Greater Vernon politicians are presenting a unified front over the location of a sports complex.
Officials are scrambling after a Regional District of North Okanagan staff report suggested the Kin Race Track property is a possible option, along with Okanagan College, for a track and field facility.
“I have no idea where that came from,” said Mike Macnabb, Greater Vernon Advisory Committee chairperson.
“There’s just one location in my mind. I fully support the track being at the college.”
Macnabb says Kin Race Track is not suitable because of ongoing legal action between RDNO and the Okanagan Equestrian Society over use of the 43rd Avenue property.
The college site also has the endorsement of Vernon Mayor Rob Sawatzky.
“There were no other sites identified in the process,” he said.
Discussions between Okanagan College and RDNO took place over three years and a 40-year lease agreement was reached in 2010. The provincial Agricultural Land Commission has also agreed to a sports complex as a non-farm use there.

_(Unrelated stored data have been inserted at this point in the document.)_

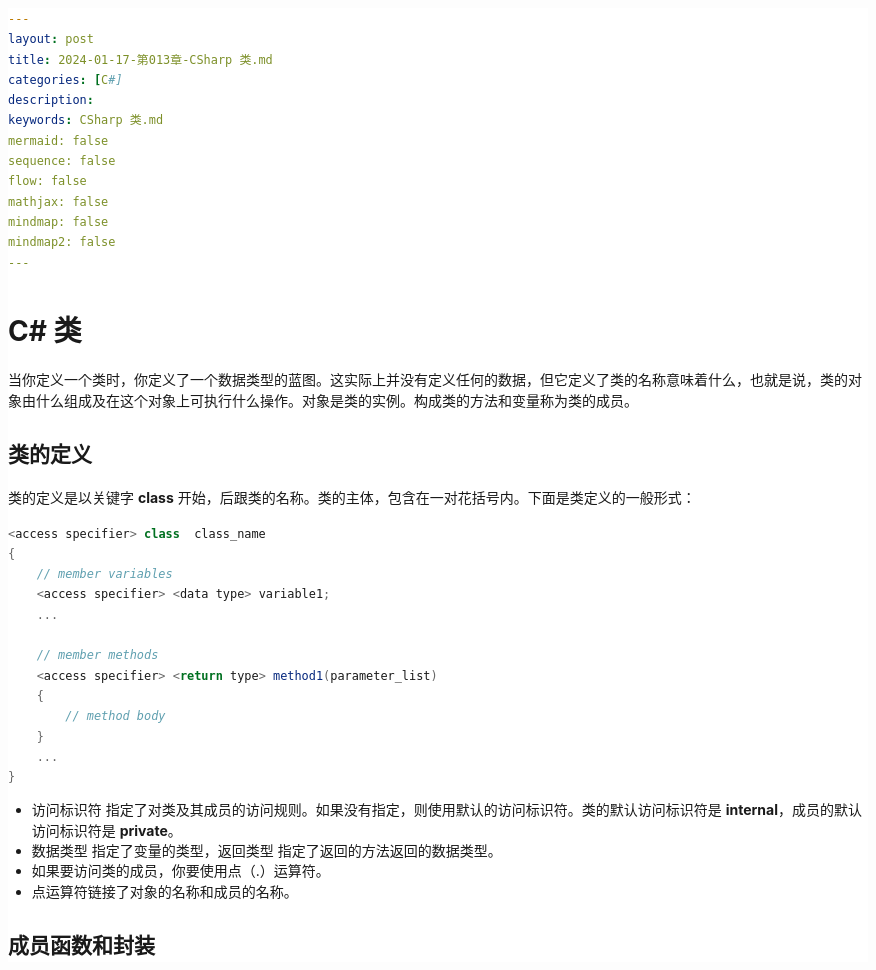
 ```yaml
---
layout: post
title: 2024-01-17-第013章-CSharp 类.md
categories: [C#]
description: 
keywords: CSharp 类.md
mermaid: false
sequence: false
flow: false
mathjax: false
mindmap: false
mindmap2: false
---
```

# C# 类

当你定义一个类时，你定义了一个数据类型的蓝图。这实际上并没有定义任何的数据，但它定义了类的名称意味着什么，也就是说，类的对象由什么组成及在这个对象上可执行什么操作。对象是类的实例。构成类的方法和变量称为类的成员。



## 类的定义

类的定义是以关键字 **class** 开始，后跟类的名称。类的主体，包含在一对花括号内。下面是类定义的一般形式：

```c#
<access specifier> class  class_name 
{
    // member variables
    <access specifier> <data type> variable1;
    ...

    // member methods
    <access specifier> <return type> method1(parameter_list) 
    {
        // method body 
    }
    ...
}
```



- 访问标识符 <access specifier> 指定了对类及其成员的访问规则。如果没有指定，则使用默认的访问标识符。类的默认访问标识符是 **internal**，成员的默认访问标识符是 **private**。
- 数据类型 <data type> 指定了变量的类型，返回类型 <return type> 指定了返回的方法返回的数据类型。
- 如果要访问类的成员，你要使用点（.）运算符。
- 点运算符链接了对象的名称和成员的名称。



## 成员函数和封装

“That’s the only site we’ve been committed to,” said Patrick Nicol, regional district chairperson.
Nicol insists that staff’s reference to Kin Race Track is not an indication of a policy change.
“It was simply a mention of that item in a report but the full focus has always been on the college lands.”
Jim Garlick, Coldstream mayor, says the process for the college must continue because of the time and effort directed there.
“I don’t have anything against Kin Race Track but there are too many unknowns (with the legal action),” he said.
Macnabb believes the origins of the staff report need to be investigated.
“This is not about a witch hunt but we want a clear message to residents and we don’t want to muddy the waters,” he said.
GVAC has directed staff to move towards a borrowing referendum for $8.5 million for a complex.
“There’s a real opportunity there but the public will have the ultimate say,” said Nicol.
The proposed facility has the support of minor football, soccer clubs, track and field groups, the hospital’s cardiac care program.
It’s been suggested the complex could encourage health and recreation programs at the college and lead to Greater Vernon hosting events like the B.C. Summer Games.
“If there’s a healthy conversation, I believe the public will support our young people and older people who will benefit from the facility,” said Nicol.
Garlick, though, says the $8.5 million recommended by staff must be reviewed further.
“Starting out, we weren’t talking about such large numbers,” he said of the $6 million originally proposed.
A date has not been selected for a referendum but it could be held this fall or next spring.